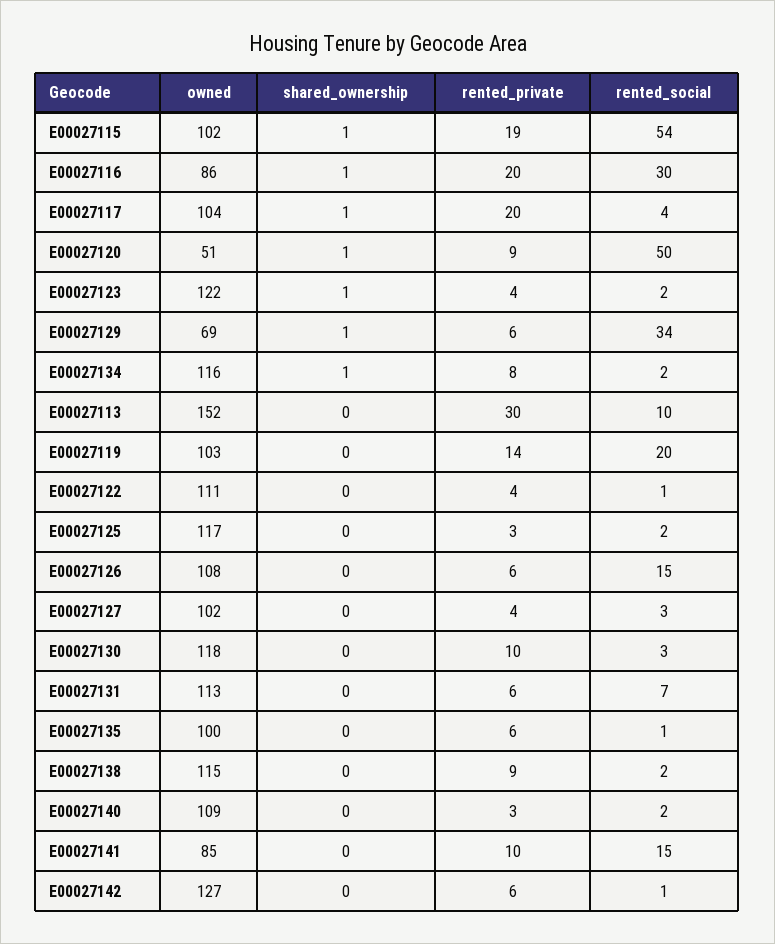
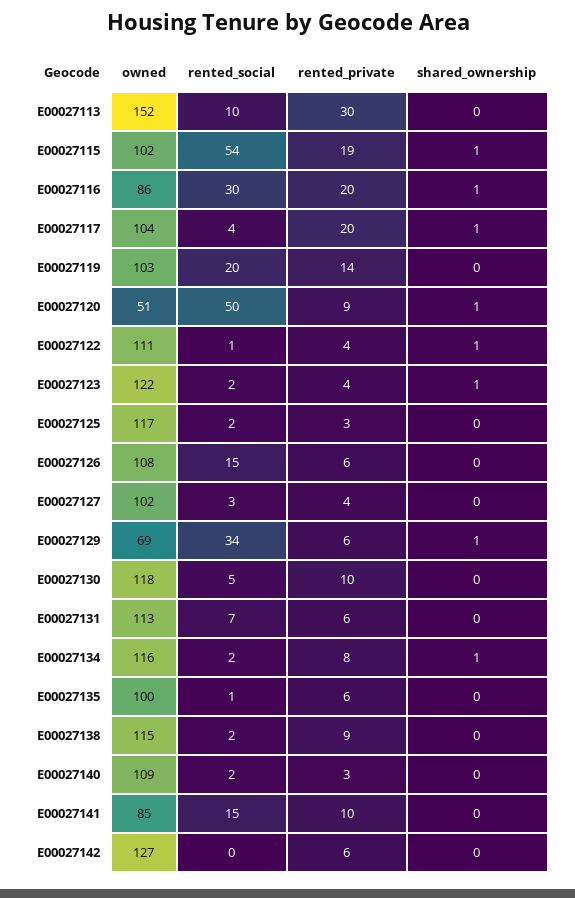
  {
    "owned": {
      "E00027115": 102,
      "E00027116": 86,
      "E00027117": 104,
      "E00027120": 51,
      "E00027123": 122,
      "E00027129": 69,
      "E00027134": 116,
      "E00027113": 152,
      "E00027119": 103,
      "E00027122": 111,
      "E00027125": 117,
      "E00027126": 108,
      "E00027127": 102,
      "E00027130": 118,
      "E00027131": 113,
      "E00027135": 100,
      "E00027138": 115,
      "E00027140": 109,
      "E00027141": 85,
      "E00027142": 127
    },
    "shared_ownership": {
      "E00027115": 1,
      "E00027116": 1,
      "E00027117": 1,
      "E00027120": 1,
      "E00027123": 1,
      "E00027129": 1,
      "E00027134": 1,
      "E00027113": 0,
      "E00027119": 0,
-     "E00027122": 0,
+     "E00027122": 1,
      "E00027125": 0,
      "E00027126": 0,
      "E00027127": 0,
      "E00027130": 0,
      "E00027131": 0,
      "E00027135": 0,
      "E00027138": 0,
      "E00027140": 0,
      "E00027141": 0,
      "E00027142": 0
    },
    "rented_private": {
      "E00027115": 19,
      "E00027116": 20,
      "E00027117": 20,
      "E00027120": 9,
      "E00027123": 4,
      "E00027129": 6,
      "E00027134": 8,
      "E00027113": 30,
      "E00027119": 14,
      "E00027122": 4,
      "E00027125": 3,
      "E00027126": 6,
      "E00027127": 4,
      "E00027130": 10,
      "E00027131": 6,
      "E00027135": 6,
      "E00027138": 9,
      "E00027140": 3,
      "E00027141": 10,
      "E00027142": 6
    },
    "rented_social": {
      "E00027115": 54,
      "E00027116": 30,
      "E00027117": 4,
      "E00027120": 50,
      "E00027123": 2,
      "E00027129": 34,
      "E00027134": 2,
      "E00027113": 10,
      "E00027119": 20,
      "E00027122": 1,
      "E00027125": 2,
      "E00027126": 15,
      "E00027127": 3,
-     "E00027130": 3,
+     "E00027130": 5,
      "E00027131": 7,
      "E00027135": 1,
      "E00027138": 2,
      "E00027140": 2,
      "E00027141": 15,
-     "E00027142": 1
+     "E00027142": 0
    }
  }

+ + +

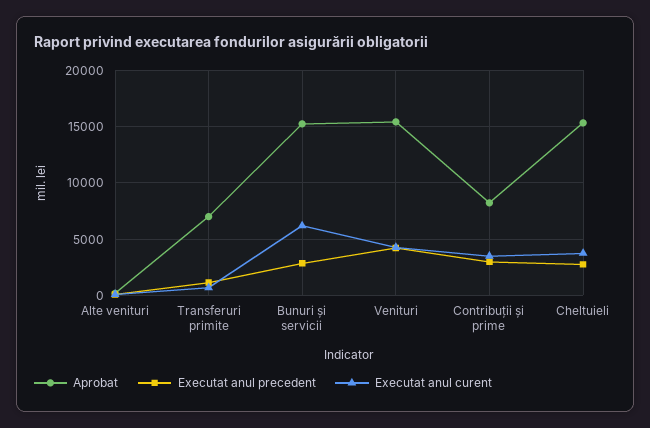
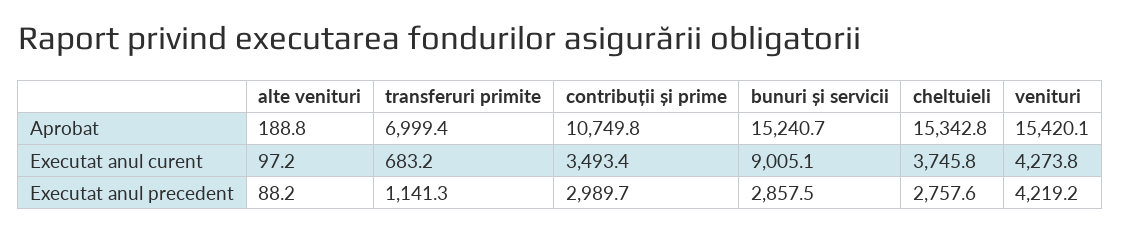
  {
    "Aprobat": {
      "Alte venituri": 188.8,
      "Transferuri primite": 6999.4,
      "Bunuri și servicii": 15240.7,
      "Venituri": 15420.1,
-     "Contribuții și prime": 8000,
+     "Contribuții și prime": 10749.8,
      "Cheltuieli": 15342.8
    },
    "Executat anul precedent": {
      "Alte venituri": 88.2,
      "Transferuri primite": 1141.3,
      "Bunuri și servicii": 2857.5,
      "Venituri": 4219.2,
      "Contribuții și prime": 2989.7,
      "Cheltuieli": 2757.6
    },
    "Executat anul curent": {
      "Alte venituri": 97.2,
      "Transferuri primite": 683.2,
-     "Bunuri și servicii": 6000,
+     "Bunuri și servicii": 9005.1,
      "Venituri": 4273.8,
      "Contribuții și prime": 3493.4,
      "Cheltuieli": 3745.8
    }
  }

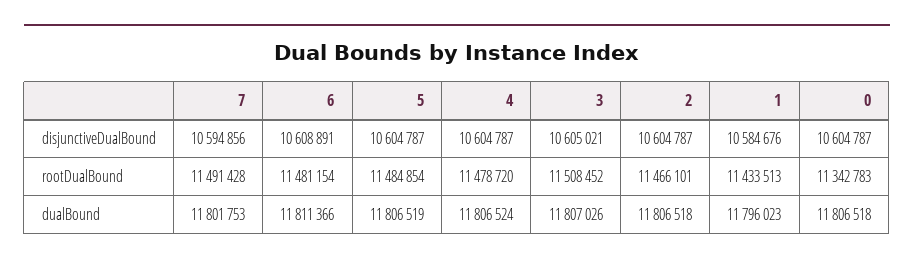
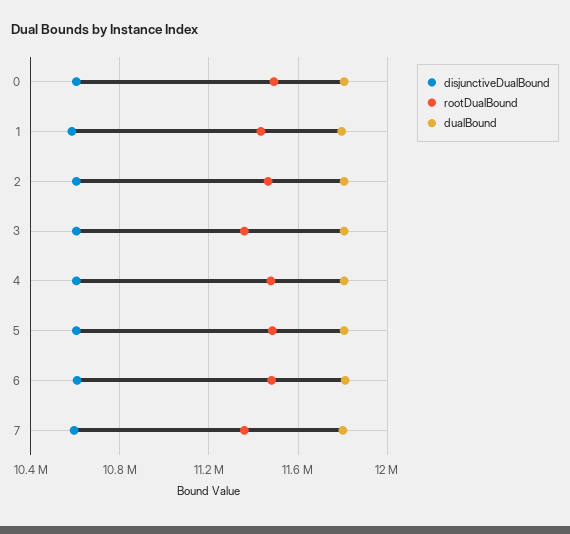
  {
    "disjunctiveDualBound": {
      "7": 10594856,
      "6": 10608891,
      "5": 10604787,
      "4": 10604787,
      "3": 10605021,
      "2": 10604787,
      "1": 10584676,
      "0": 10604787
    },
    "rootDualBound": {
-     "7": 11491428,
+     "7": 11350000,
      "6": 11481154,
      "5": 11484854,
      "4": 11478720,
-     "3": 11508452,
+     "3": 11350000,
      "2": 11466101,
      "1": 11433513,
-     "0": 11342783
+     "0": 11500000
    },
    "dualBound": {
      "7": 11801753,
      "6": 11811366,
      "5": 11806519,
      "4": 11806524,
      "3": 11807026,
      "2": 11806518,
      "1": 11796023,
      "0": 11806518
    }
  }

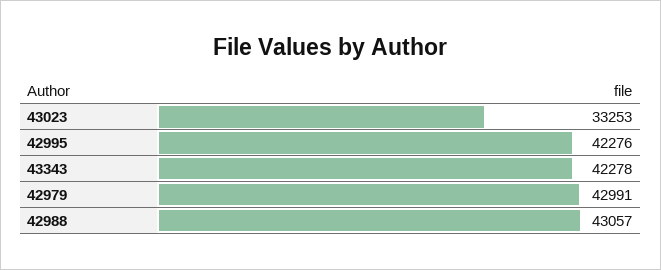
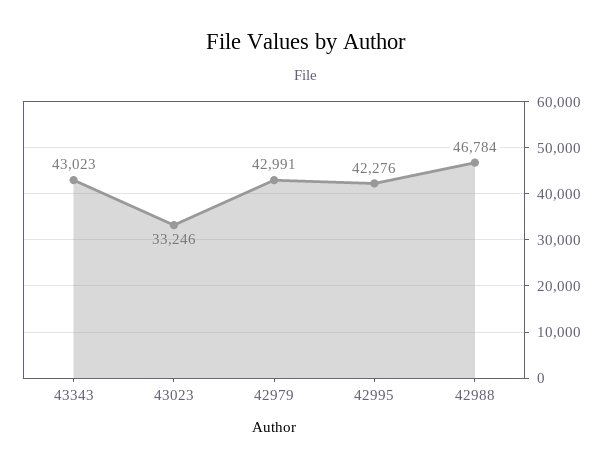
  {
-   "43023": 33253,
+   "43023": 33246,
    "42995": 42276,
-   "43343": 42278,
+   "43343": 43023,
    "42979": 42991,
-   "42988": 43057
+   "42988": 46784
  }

+ + +

DIRECTIVE: Make a tally of the lines in this material that hold the string "anul", then give that number without any other words.

TASK ANSWER: 2